• **Exercise details**:
Can you convert the text lines in the material below into a JSON list of strings, one string per line, with blank lines dropped? Leave the pictures out of your answer.
----- The input
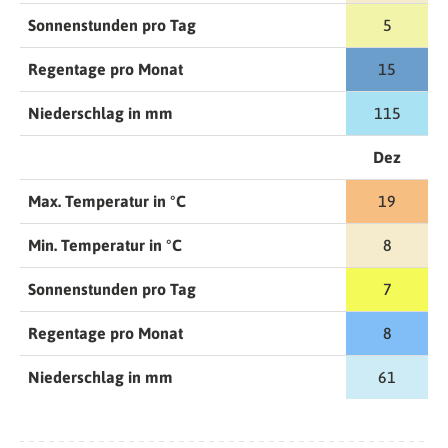
Sonnenstunden pro Tag
5
Regentage pro Monat
15
Niederschlag in mm
115
Dez
Max. Temperatur in °C
19
Min. Temperatur in °C
8
Sonnenstunden pro Tag
7
Regentage pro Monat
8
Niederschlag in mm
61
----------
• **Result below**:
[
  "Sonnenstunden pro Tag",
  "5",
  "Regentage pro Monat",
  "15",
  "Niederschlag in mm",
  "115",
  "Dez",
  "Max. Temperatur in °C",
  "19",
  "Min. Temperatur in °C",
  "8",
  "Sonnenstunden pro Tag",
  "7",
  "Regentage pro Monat",
  "8",
  "Niederschlag in mm",
  "61"
]